OK, basically and quick and dirty you should follow these guidelines (it may seem like cheating because it is, and it is the way to do, even at Pixar etc.):
NEVER use ambient light. It will give you flat shading and shrink you tone range.
Materials:
Keep the color of the RGB values between 0.2 and 0.8.
Don’t exagerate specular highlights. If I’m not mistaken even highly glossy plastic has a shinyness of about 40%. Reserve specular highlight for metals mostly.
If you notice banding on your surfaces, try giving them a very light noisy bump map.
Lighting:
You clearly stated that you don’t want outdoor light to illuminate you scene. There is a lot of room for artistic freedom here. Such scenes could be lit with spots only. They’re very flexible.
You could construct your light rig in these 4 steps.
First, give some thought to color balance. So use a slightly yellowish tint for your main lamp (if it is tungsten). Your main lamp could be a could be a standard that doesn’t cast shadows. Use linear decay, if after the test render it looks too bright, try quadratic decay. Test your render and see if this is the overall light intensity you are hoping for, but only a little darker, I’ll explain later.
Now it is time to simulate a little Ambient Occlusion (I know that you can let Blender do AO for you, but I’m all for flexibility and artistic freedom). What you should do is to
use negative spot lights to ‘suck’ the light out of the corners of the room and places where you expect to have little illumination.
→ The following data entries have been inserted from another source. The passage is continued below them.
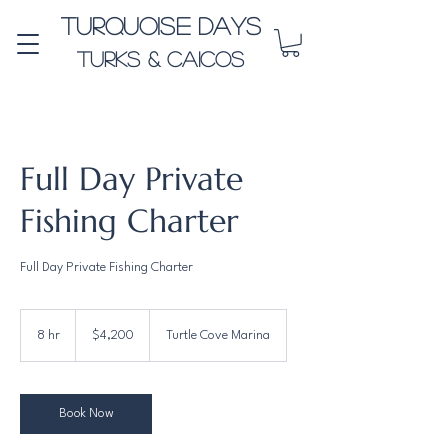
Turquoise Days
Turks & Caicos
Full Day Private
Fishing Charter
Full Day Private Fishing Charter
4,200
US
8 hr
8
$4,200
Turtle Cove Marina
dollars
h
r
Book Now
Don’t exaggerate, it is a subtle effect, but make it look like AO-ish.
Now it is time for bounce lights. This is fun, because if you do this just right, your scene will look like it is rendered with radiosity/ GI. Basically, just imagine your the light of your lamp hitting a surface and bouncing off a nearby object (wall, floor table etc). Where the light bounces, place a lamp (NO SPECULAR) with the color of the object it bounced of. Again, this is a very subtle effect, so make sure that it is a quadratic decay, no specular faint lamp. I would place about 6 bounce lights, maybe 8 tops.
Finaly: SHADOWS…
The reason I suggest to split the lights from the shadows is that you have more room to tweak those independently. For shadows you should use spot of course. Shadows may be sharp or soft. As a look around in my own house I see mostly soft shadows.
Now, is your room almost empty? Or does it looks like Andy’s room from Toy Story?
The reason I ask this is because if you just have a few objects in your room, you could place shadow casting only spots directly above those objects. But if you room is really full, duplivert a shadow casting only spot on half a icospehere and place it at the lamps location. Make the spots very wide. Make them soft or sharp … whatever floats your boat.
I’m assuming that you already know that you have to model the lightbulb itself and give it a emmit value.
I hope you are not intimidated by this, because this is a standard method. But it is fun
If you really want mind blowing stuff, render it with Yafray full GI and be prepared to wait a long time before the rendering is done.